→ Exercise details:
Return the data. Every word must match.

-------- Dataset excerpts --------

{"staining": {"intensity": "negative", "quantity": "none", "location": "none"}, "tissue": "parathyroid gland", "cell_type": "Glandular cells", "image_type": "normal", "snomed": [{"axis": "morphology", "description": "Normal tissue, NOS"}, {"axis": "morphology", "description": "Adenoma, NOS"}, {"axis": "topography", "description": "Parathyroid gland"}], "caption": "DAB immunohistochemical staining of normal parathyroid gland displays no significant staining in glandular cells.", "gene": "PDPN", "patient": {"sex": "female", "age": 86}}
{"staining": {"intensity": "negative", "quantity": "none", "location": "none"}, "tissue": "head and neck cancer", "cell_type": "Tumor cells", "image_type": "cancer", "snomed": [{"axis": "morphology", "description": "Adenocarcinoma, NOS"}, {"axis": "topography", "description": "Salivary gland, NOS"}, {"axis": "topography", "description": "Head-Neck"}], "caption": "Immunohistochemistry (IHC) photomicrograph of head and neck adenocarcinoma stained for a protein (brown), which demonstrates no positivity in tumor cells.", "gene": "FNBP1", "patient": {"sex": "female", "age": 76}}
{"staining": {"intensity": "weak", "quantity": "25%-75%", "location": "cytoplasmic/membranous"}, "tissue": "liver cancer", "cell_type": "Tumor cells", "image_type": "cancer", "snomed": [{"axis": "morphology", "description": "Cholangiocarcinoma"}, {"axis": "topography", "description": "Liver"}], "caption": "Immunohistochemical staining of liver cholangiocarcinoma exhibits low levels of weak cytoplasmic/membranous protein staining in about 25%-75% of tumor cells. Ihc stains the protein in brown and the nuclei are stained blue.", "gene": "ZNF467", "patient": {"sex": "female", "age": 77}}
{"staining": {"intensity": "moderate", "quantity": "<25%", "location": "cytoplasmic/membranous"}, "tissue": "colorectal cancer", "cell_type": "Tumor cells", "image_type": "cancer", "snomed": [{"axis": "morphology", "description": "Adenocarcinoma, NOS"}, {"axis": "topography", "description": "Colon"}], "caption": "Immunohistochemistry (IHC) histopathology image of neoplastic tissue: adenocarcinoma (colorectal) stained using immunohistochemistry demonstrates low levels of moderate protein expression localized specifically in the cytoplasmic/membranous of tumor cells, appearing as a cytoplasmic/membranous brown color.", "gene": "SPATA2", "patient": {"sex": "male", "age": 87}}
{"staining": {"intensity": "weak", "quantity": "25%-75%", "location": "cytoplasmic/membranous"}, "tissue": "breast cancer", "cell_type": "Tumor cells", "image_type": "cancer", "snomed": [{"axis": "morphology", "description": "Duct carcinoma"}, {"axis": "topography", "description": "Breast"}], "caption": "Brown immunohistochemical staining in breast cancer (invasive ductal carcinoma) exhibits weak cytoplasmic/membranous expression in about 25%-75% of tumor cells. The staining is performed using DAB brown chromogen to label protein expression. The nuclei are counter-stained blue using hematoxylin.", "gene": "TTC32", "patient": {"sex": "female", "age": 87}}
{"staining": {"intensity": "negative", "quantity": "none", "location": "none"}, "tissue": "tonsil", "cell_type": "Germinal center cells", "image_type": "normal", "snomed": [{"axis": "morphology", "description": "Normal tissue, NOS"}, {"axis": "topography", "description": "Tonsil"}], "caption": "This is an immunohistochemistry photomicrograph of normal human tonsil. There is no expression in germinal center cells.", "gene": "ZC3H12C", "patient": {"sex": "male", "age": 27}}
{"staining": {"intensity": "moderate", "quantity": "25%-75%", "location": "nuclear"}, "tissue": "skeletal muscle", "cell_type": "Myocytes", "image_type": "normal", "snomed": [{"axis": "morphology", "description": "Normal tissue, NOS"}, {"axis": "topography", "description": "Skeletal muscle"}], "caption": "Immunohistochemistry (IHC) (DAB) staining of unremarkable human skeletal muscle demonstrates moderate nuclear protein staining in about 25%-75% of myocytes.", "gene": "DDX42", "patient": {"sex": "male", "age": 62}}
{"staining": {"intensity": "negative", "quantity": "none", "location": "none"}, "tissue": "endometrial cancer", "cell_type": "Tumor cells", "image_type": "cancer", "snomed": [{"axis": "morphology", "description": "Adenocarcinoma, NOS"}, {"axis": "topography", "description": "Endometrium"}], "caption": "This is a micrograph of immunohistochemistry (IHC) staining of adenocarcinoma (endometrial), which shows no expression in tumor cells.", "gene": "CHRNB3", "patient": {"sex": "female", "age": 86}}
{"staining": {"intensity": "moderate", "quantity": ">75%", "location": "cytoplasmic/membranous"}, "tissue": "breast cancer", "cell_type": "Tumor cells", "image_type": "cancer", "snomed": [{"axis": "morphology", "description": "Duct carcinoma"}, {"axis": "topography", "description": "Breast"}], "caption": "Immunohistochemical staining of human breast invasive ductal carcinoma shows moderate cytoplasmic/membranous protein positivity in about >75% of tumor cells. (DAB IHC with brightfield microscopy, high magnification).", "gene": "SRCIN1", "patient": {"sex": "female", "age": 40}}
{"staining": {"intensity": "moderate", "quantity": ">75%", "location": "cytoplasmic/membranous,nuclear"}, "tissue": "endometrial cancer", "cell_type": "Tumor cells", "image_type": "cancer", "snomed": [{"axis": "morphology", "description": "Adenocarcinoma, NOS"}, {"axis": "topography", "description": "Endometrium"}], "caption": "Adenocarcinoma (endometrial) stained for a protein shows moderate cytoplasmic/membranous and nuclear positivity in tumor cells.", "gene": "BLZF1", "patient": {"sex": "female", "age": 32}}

--------

→ Solution for this task:
{"staining": {"intensity": "negative", "quantity": "none", "location": "none"}, "tissue": "parathyroid gland", "cell_type": "Glandular cells", "image_type": "normal", "snomed": [{"axis": "morphology", "description": "Normal tissue, NOS"}, {"axis": "morphology", "description": "Adenoma, NOS"}, {"axis": "topography", "description": "Parathyroid gland"}], "caption": "DAB immunohistochemical staining of normal parathyroid gland displays no significant staining in glandular cells.", "gene": "PDPN", "patient": {"sex": "female", "age": 86}}
{"staining": {"intensity": "negative", "quantity": "none", "location": "none"}, "tissue": "head and neck cancer", "cell_type": "Tumor cells", "image_type": "cancer", "snomed": [{"axis": "morphology", "description": "Adenocarcinoma, NOS"}, {"axis": "topography", "description": "Salivary gland, NOS"}, {"axis": "topography", "description": "Head-Neck"}], "caption": "Immunohistochemistry (IHC) photomicrograph of head and neck adenocarcinoma stained for a protein (brown), which demonstrates no positivity in tumor cells.", "gene": "FNBP1", "patient": {"sex": "female", "age": 76}}
{"staining": {"intensity": "weak", "quantity": "25%-75%", "location": "cytoplasmic/membranous"}, "tissue": "liver cancer", "cell_type": "Tumor cells", "image_type": "cancer", "snomed": [{"axis": "morphology", "description": "Cholangiocarcinoma"}, {"axis": "topography", "description": "Liver"}], "caption": "Immunohistochemical staining of liver cholangiocarcinoma exhibits low levels of weak cytoplasmic/membranous protein staining in about 25%-75% of tumor cells. Ihc stains the protein in brown and the nuclei are stained blue.", "gene": "ZNF467", "patient": {"sex": "female", "age": 77}}
{"staining": {"intensity": "moderate", "quantity": "<25%", "location": "cytoplasmic/membranous"}, "tissue": "colorectal cancer", "cell_type": "Tumor cells", "image_type": "cancer", "snomed": [{"axis": "morphology", "description": "Adenocarcinoma, NOS"}, {"axis": "topography", "description": "Colon"}], "caption": "Immunohistochemistry (IHC) histopathology image of neoplastic tissue: adenocarcinoma (colorectal) stained using immunohistochemistry demonstrates low levels of moderate protein expression localized specifically in the cytoplasmic/membranous of tumor cells, appearing as a cytoplasmic/membranous brown color.", "gene": "SPATA2", "patient": {"sex": "male", "age": 87}}
{"staining": {"intensity": "weak", "quantity": "25%-75%", "location": "cytoplasmic/membranous"}, "tissue": "breast cancer", "cell_type": "Tumor cells", "image_type": "cancer", "snomed": [{"axis": "morphology", "description": "Duct carcinoma"}, {"axis": "topography", "description": "Breast"}], "caption": "Brown immunohistochemical staining in breast cancer (invasive ductal carcinoma) exhibits weak cytoplasmic/membranous expression in about 25%-75% of tumor cells. The staining is performed using DAB brown chromogen to label protein expression. The nuclei are counter-stained blue using hematoxylin.", "gene": "TTC32", "patient": {"sex": "female", "age": 87}}
{"staining": {"intensity": "negative", "quantity": "none", "location": "none"}, "tissue": "tonsil", "cell_type": "Germinal center cells", "image_type": "normal", "snomed": [{"axis": "morphology", "description": "Normal tissue, NOS"}, {"axis": "topography", "description": "Tonsil"}], "caption": "This is an immunohistochemistry photomicrograph of normal human tonsil. There is no expression in germinal center cells.", "gene": "ZC3H12C", "patient": {"sex": "male", "age": 27}}
{"staining": {"intensity": "moderate", "quantity": "25%-75%", "location": "nuclear"}, "tissue": "skeletal muscle", "cell_type": "Myocytes", "image_type": "normal", "snomed": [{"axis": "morphology", "description": "Normal tissue, NOS"}, {"axis": "topography", "description": "Skeletal muscle"}], "caption": "Immunohistochemistry (IHC) (DAB) staining of unremarkable human skeletal muscle demonstrates moderate nuclear protein staining in about 25%-75% of myocytes.", "gene": "DDX42", "patient": {"sex": "male", "age": 62}}
{"staining": {"intensity": "negative", "quantity": "none", "location": "none"}, "tissue": "endometrial cancer", "cell_type": "Tumor cells", "image_type": "cancer", "snomed": [{"axis": "morphology", "description": "Adenocarcinoma, NOS"}, {"axis": "topography", "description": "Endometrium"}], "caption": "This is a micrograph of immunohistochemistry (IHC) staining of adenocarcinoma (endometrial), which shows no expression in tumor cells.", "gene": "CHRNB3", "patient": {"sex": "female", "age": 86}}
{"staining": {"intensity": "moderate", "quantity": ">75%", "location": "cytoplasmic/membranous"}, "tissue": "breast cancer", "cell_type": "Tumor cells", "image_type": "cancer", "snomed": [{"axis": "morphology", "description": "Duct carcinoma"}, {"axis": "topography", "description": "Breast"}], "caption": "Immunohistochemical staining of human breast invasive ductal carcinoma shows moderate cytoplasmic/membranous protein positivity in about >75% of tumor cells. (DAB IHC with brightfield microscopy, high magnification).", "gene": "SRCIN1", "patient": {"sex": "female", "age": 40}}
{"staining": {"intensity": "moderate", "quantity": ">75%", "location": "cytoplasmic/membranous,nuclear"}, "tissue": "endometrial cancer", "cell_type": "Tumor cells", "image_type": "cancer", "snomed": [{"axis": "morphology", "description": "Adenocarcinoma, NOS"}, {"axis": "topography", "description": "Endometrium"}], "caption": "Adenocarcinoma (endometrial) stained for a protein shows moderate cytoplasmic/membranous and nuclear positivity in tumor cells.", "gene": "BLZF1", "patient": {"sex": "female", "age": 32}}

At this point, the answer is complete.